Пенниман любил поговорить. Он считал себя философом.
Эндрю знал это – разговор про утробу у гроба остался у него в памяти.
– Не могу понять, в особенности с Пого.
Пенниман широко раскрыл глаза, словно предлагая Эндрю продолжить и обещая свое внимание.
– Месяц назад, – продолжил Эндрю, – я бы сказал, что любой друг Пого есть и мой друг. Любой человек, читающий Уолта Келли, непременно должен иметь правильные наклонности. Недоумки и притворщики этого не поняли бы. Я воспринимал вас как человека, который засыпает над книгой – кого? – Сартра? Может быть, Манна. Кого-то до блеска отполированного и полного… всякого говна. Но не Пого. Что это может означать, спрашиваю я себя. И похоже, это означает, что, как бы это сказать, вы нечто, подобное потерянной душе. В вас есть нечто, стремящееся быть… могу я сказать, быть на стороне добра? Нечто такое, что ничуть не радуется… чему? – собиранию, скажем, кошачьих фекалий или пусканию слюней над протухшими отбросами в мусорном бачке.

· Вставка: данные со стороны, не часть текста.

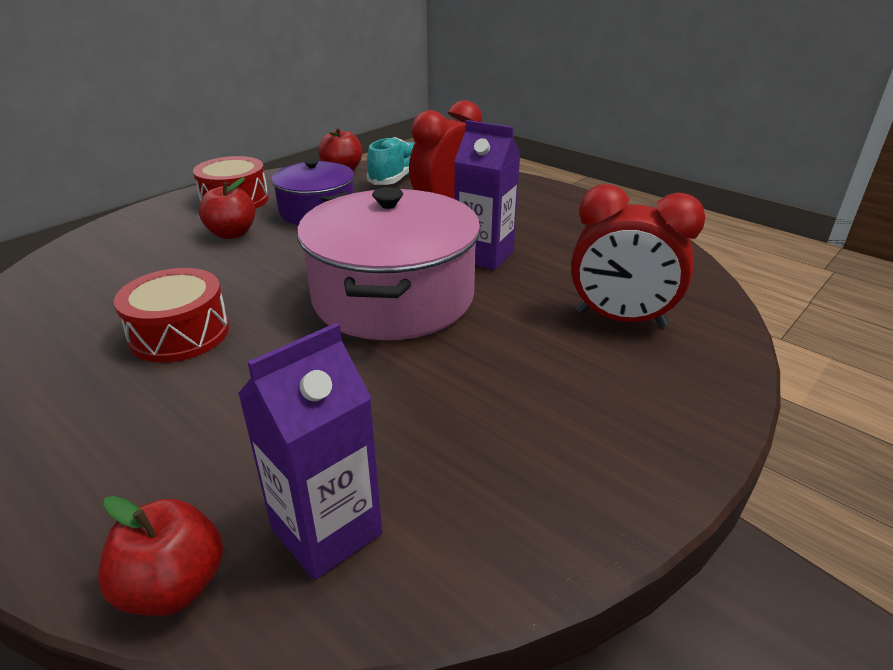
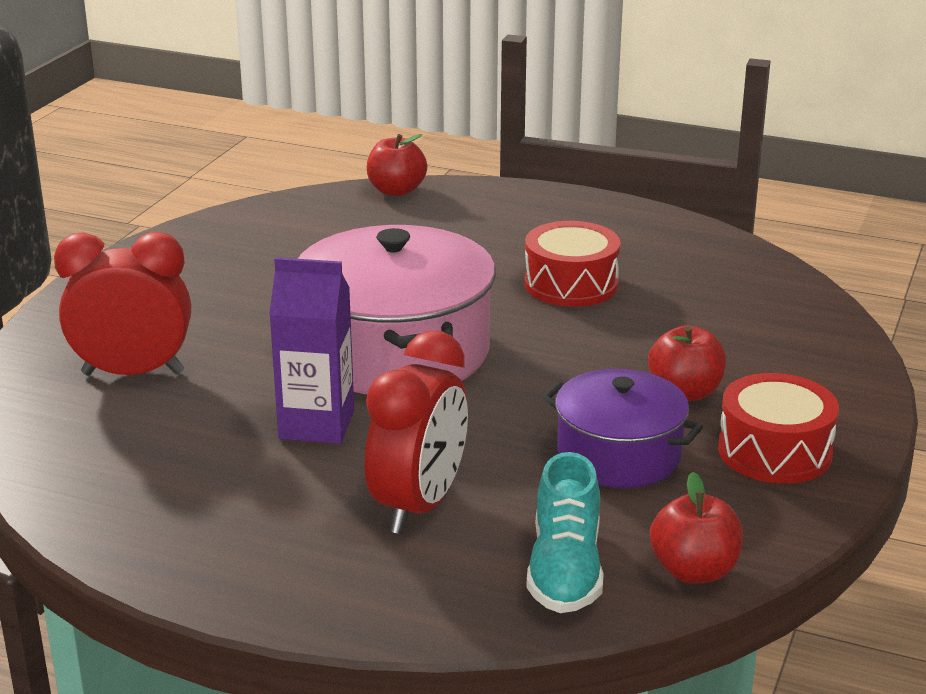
camera: 160 degrees right, 5 degrees down
purple carton [238,323,382,580] -> none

Эндрю сиял, с любопытством глядя на Пеннимана, но была на его лице и гипнотизирующая, полная глубинного смысла улыбка доморощенного психолога, великодушный, сострадательный взгляд, гарантированно обещавший свести Пеннимана с ума. Он напрягся, готовясь к нырку, чтобы увернуться от неминуемого удара тростью. Но ничего такого не случилось. Пенниман смотрел на него, поверхностно дыша. Опустился тяжелый покров смущения.
– Вы закончили?
Эндрю пожал плечами, скосил глаза на парковку. Улица была пустынна. Он ничего не добился своими разговорами.

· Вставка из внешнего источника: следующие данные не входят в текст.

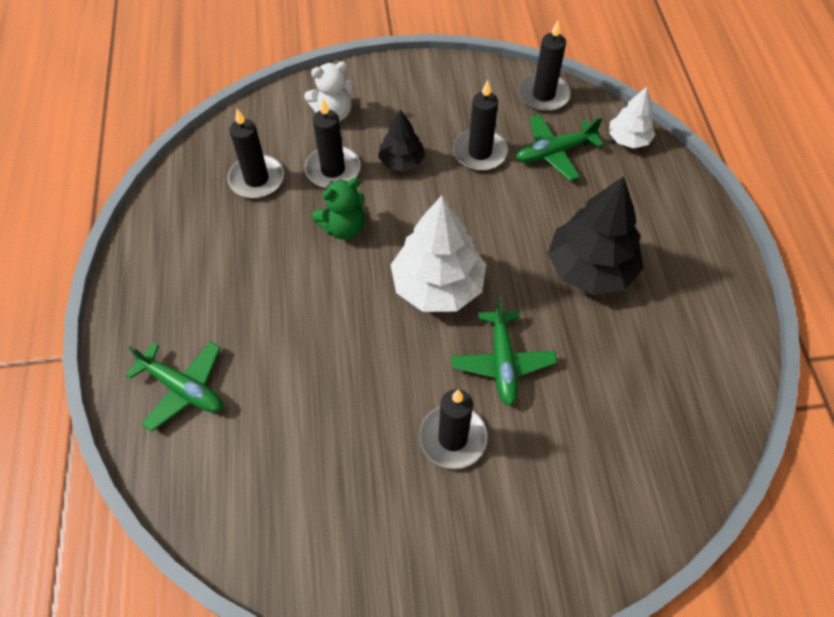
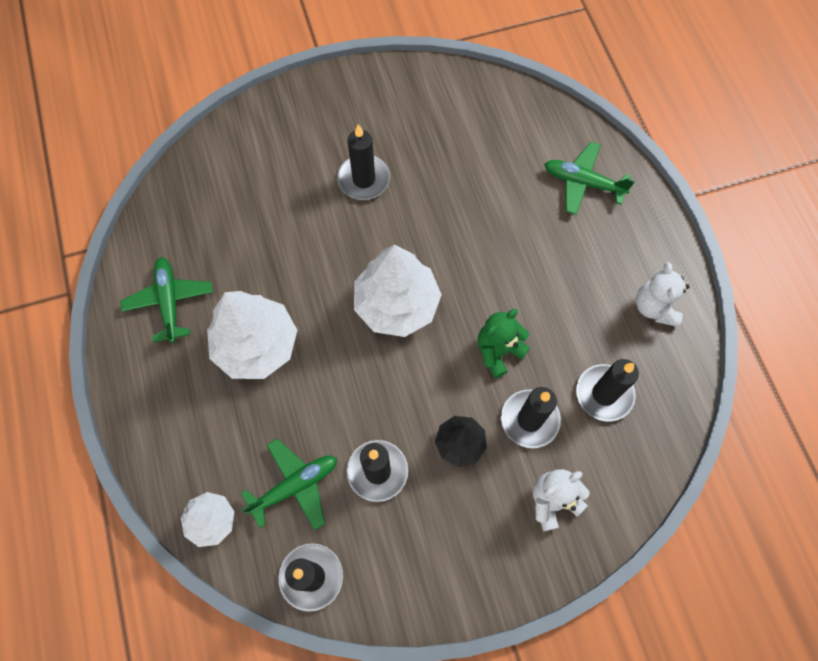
camera: 170 degrees right, 10 degrees up
green plane [451,297,557,406] -> green plane moved to [120,257,213,343]
black tree [548,176,644,295] -> white tree [207,291,297,379]
none -> white teddy bear [636,262,690,327]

– Ведите их в дом, – сказал Пенниман и сжал рот, губы его замерли в невыразительном одеревенении. Потом добавил: – На кухню. – Но произнес эти два слова с такой леденящей кровь интонацией, словно кухня была вовсе и не кухней, а средневековой камерой ужасов.
Эндрю с криком метнулся в сторону, таща за собой своего пленителя. Следуя примеру Эндрю, закричал и Пиккетт, и Пенниман, которого такой поворот событий застал врасплох, сделал шаг назад, опасаясь, что Эндрю бросится на него, и в слепой ярости, замахнувшись на него своей тростью, нанес удар по спине человека, который держал Эндрю за руку. Эндрю сильно топнул каблуком по носку ноги человека сзади, продолжая громко кричать и визжать, он пытался раздробить пальцы на ноге своего противника и маневрировал так, чтобы тот находился между ним и тростью.

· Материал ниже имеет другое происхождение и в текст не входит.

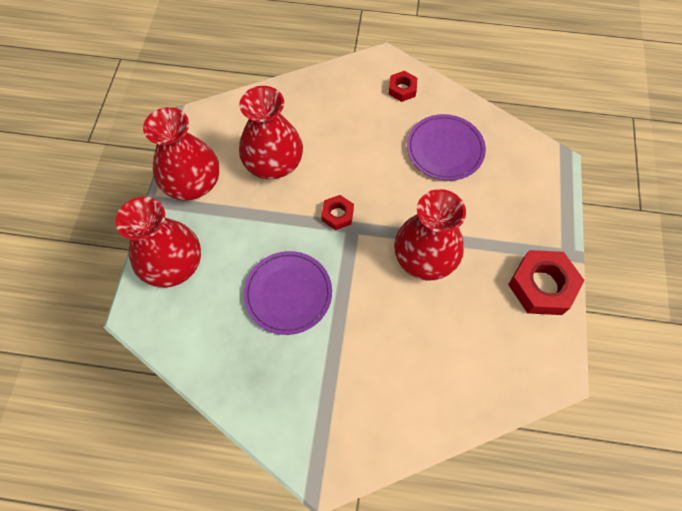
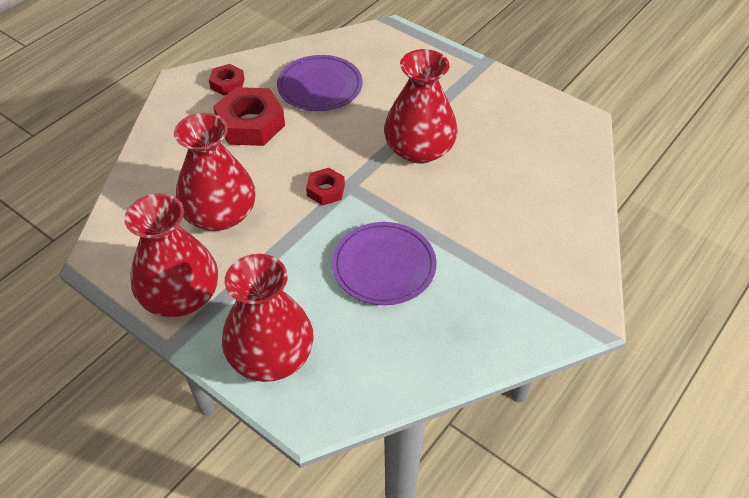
camera: 60 degrees left, 15 degrees down
red nut [508,250,585,315] -> red nut moved to [213,87,285,146]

Все было бесполезно. Человек выбежал вперед, потащил за собой Эндрю и в конечном счете прижал его к стене ресторана. Все было кончено, и единственное, что удалось Эндрю, так это привести в ярость Пеннимана. Он слышал попугаев, кружащих в небе, и споткнулся, когда его подтолкнули к двери.
И тут вдруг парковка превратилась в сумасшедший птичий базар – попугаи били крыльями, кружили в воздухе и пронзительно кричали. Их налетела целая туча – зеленая, галдящая, шумная туча тяжелых попугаев, они бросались на людей, как бойцовские собаки, пикировали на них с высоты, рвали лица кривыми клювами и когтями, пронзительно визжали, пытались выклевать глаза. Пенниман, попытавшись отбиться от них тростью, перешел в оборону и закрыл голову руками. Один из официантов припустил на улицу, преследуемый тремя или четырьмя попугаями, которые, набрасывались, как демоны, на его уши.
Пенниман пригнулся, стараясь не подпустить птиц к своей шее, он пытался свернуться в шар, но, кажется, боялся запачкать свои белые брюки о грязный асфальт парковки. Один из попугаев, огромный красноголовый амазон с размахом крыльев чуть ли не в три фута, вцепился в спину Пеннимана и забрался клювом ему под воротник, тогда старик убрал одну руку от головы и принялся без какого-либо успеха отбиваться от птицы, сначала пытаясь ее прогнать, а потом ухватить.
Попугаи, однако, не проявляли никакого интереса к Эндрю и Пиккетту. Они появились, как вовремя подоспевшая кавалерия. На долгом протяжении в полминуты Эндрю ошеломленно вжимался спиной в стену ресторана, от которой его пытался оторвать громила из пожирателей пончиков, он все еще держал Эндрю за левую руку и вертелся, притоптывал, отбивался свободной рукой от попугаев. Эндрю, увидев свой шанс, ударил этого типа локтем в живот, одновременно вырвался из его хватки и нанес еще один удар по колену.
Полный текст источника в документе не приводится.